The new features coming in the next versions will help ensure immutability, although you can do so now.

Again, everything can be understood as having implications for its use.

Note that some classes prefer to be immutable. ref is the most obvious case. It must be said that everything should be immutable and this is done in other languages. It has its disadvantages.

To better understand read What is the difference between Struct and Class?

Eric Lippert talks in detail and few people have more authority over it than he. The example he puts in is great:

struct Mutable {
    private int x;
    public int Mutate() {
        this.x = this.x + 1;
        return this.x;

class Test {
    public readonly Mutable m = new Mutable();
    static void Main(string[] args) {
        Test t = new Test();

What does it do?

  • Prints 1, 2, 3 - because String is m , even though this applies only to the variable and not its members.
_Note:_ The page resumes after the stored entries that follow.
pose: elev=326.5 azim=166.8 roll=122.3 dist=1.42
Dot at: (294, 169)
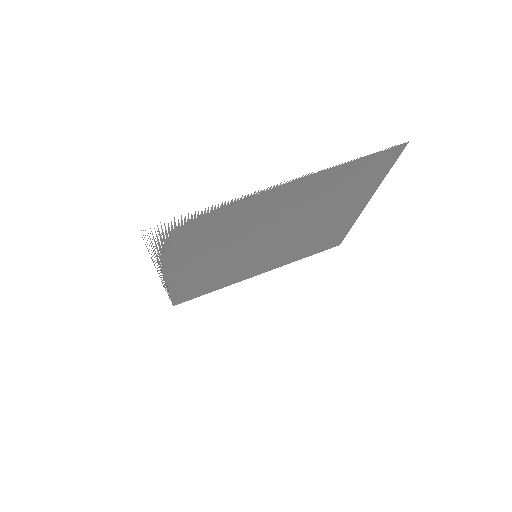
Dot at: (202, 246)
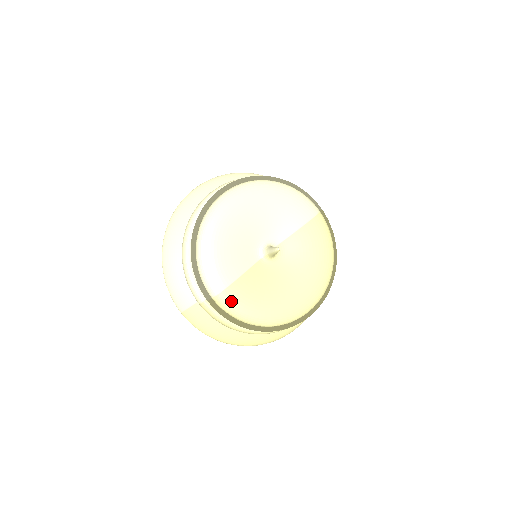
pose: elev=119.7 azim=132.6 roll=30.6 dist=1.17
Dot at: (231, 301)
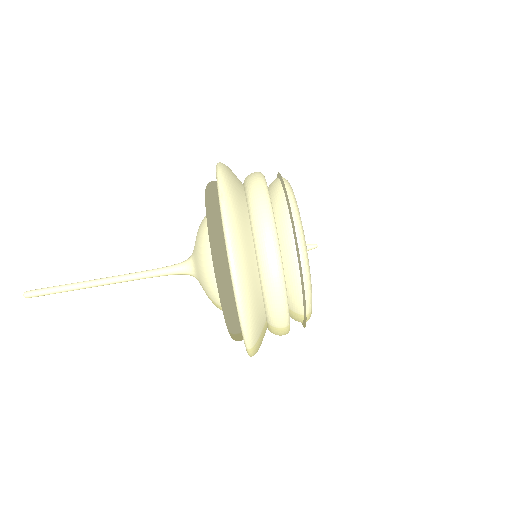
Dot at: occluded
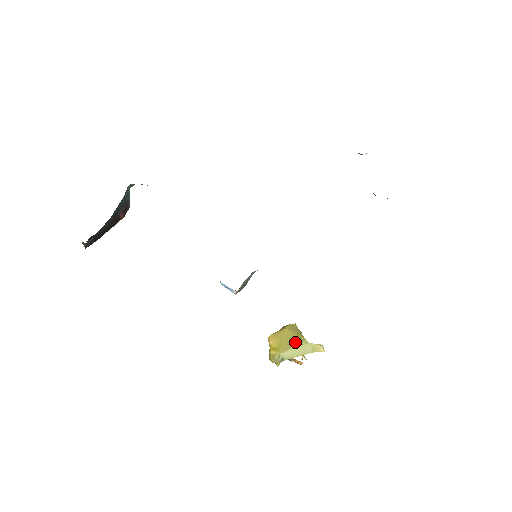
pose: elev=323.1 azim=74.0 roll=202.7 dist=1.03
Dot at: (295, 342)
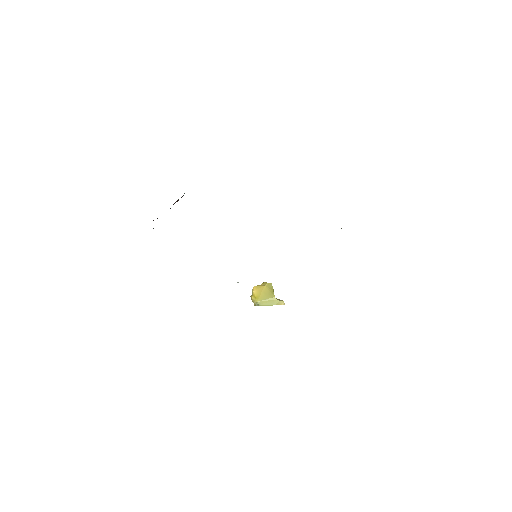
Dot at: (268, 297)
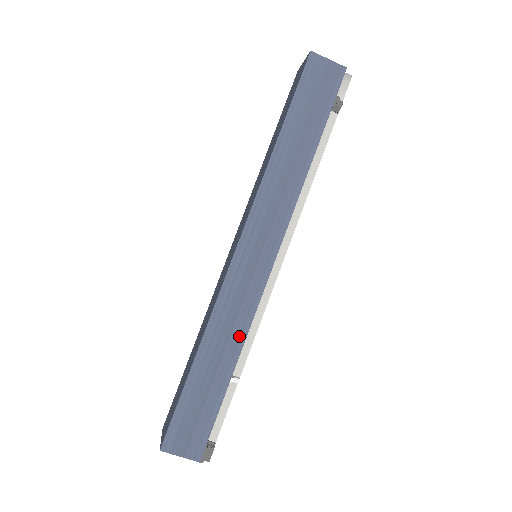
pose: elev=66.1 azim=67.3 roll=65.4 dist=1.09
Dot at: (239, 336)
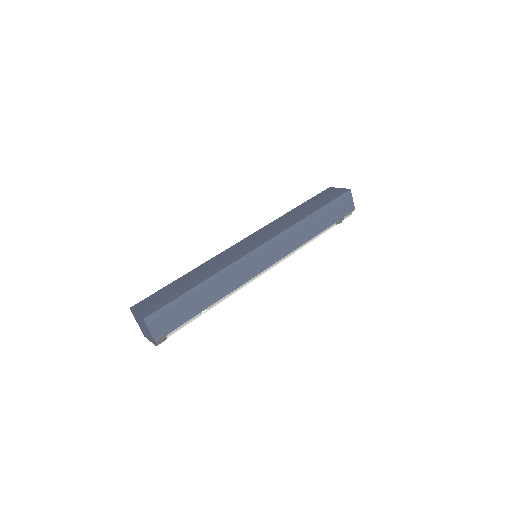
Dot at: (227, 290)
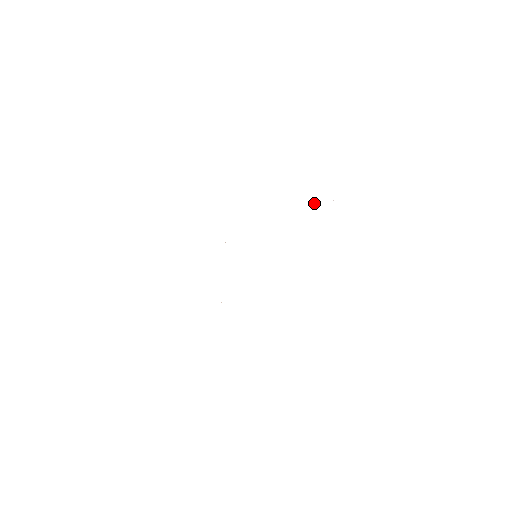
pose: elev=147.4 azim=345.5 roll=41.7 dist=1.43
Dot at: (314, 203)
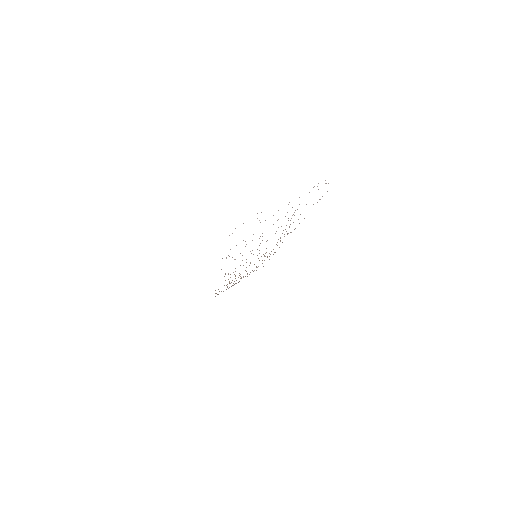
Dot at: occluded
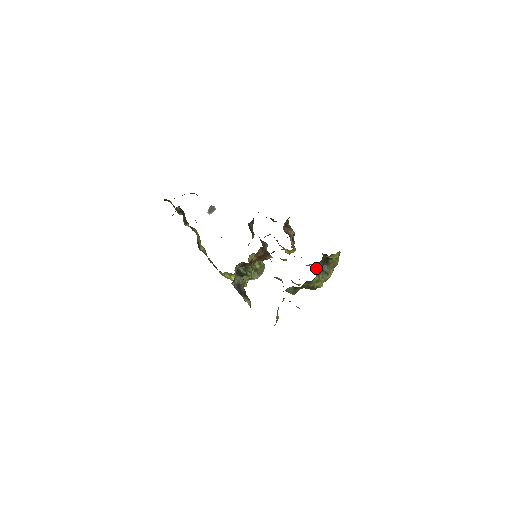
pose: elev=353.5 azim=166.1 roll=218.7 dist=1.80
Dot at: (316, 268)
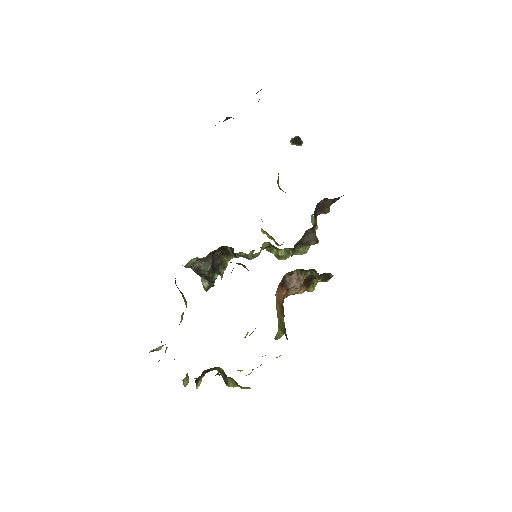
Dot at: occluded
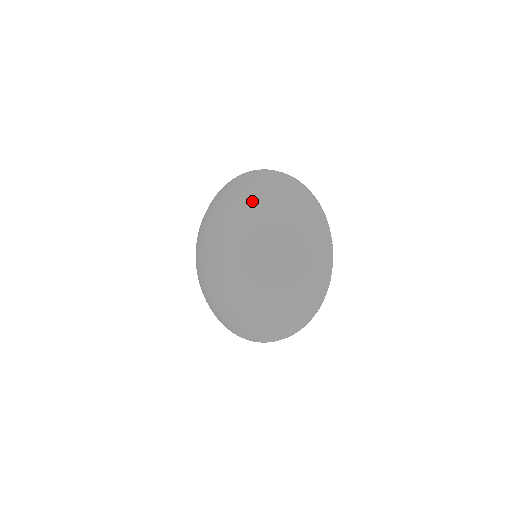
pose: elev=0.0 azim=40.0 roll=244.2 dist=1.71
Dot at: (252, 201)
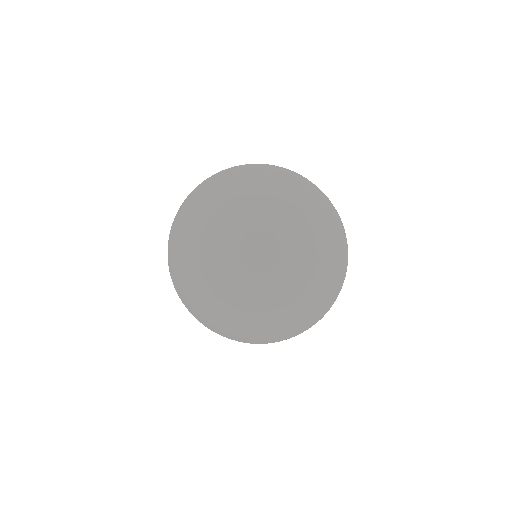
Dot at: (253, 198)
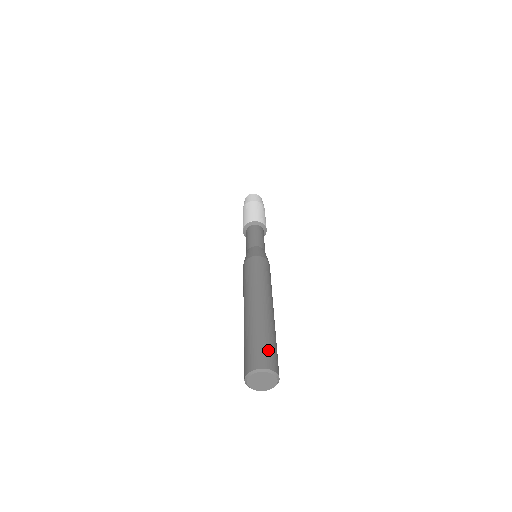
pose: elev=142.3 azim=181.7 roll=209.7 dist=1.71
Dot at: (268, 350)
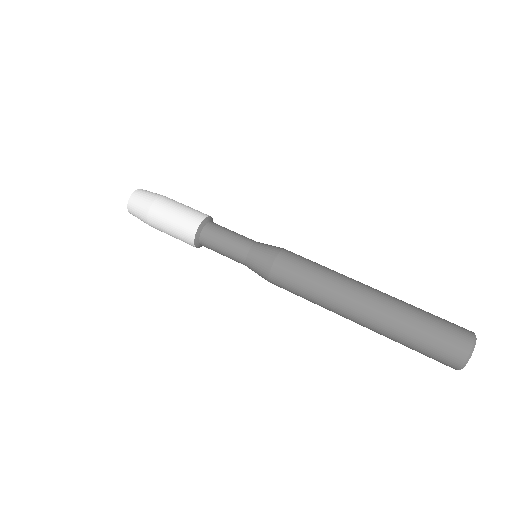
Dot at: (446, 321)
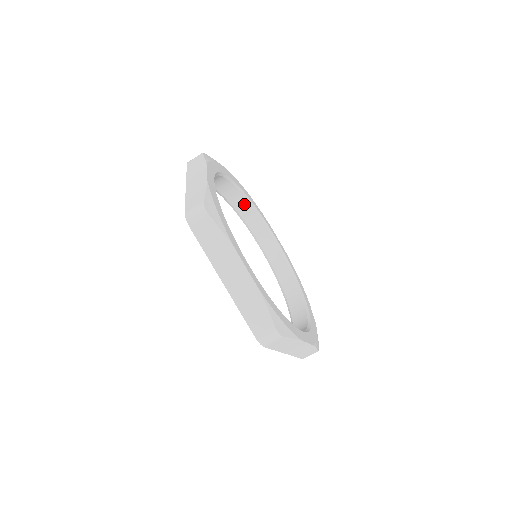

  • Prints 0, 0, 0 - because readonly is m , x can not be changed and always has default value 0.

  • It throws an exception when so much change the member state, which it believes to be readonly (not declared, but thinks that is transferred from variable to member.

  • Prints 1, 1, 1. Because the data is copied to each access, it does not use the previous state. When you use readonly , you get a copy of what's in t.m . m is immutable (by m ), but your copy is not.

  • There may be problems with this approach, even if you use a class, but I will not speak because it is not the focus of the question. You may also have other problems with your code. But there's no context, it's hard to say.

    * Note that I have not even looked at whether the address should actually be a separate entity. This may be a mistake in your case. I can not judge that.

    28.09.2016 / 15:57

    You can just class, in this case, since manipulating the data you will be manipulating only the memory address:

    Difference between class and struct :


    public class Endereco
        public string Rua { get; set; }
    Endereco ex1 = new Endereco(){Rua = "rua xxx"};
    Endereco ex2 = ex1;
    ex2.Rua = "Rua yyy"
    //Ambos vão estar com o mesmo valor, pois ex2, faz apenas referencia na memória de ex1
    //ex1.Rua == "Rua yyy"
    //ex2.Rua == "Rua yyy"


    public struct Endereco
        public string Rua { get; set; }
    Endereco ex1 = new Endereco(){Rua = "rua xxx"};
    Endereco ex2 = ex1;
    ex2.Rua = "Rua yyy"
    //Não vão estar com o mesmo valor
    //ex1.Rua == "Rua xxx"
    //ex2.Rua == "Rua yyy"

    When is struct used?

    Struct is generally used in primitive types and when you need to create a structure to make it interopable with another language.

    In this answer you find a very detailed explanation of the differences.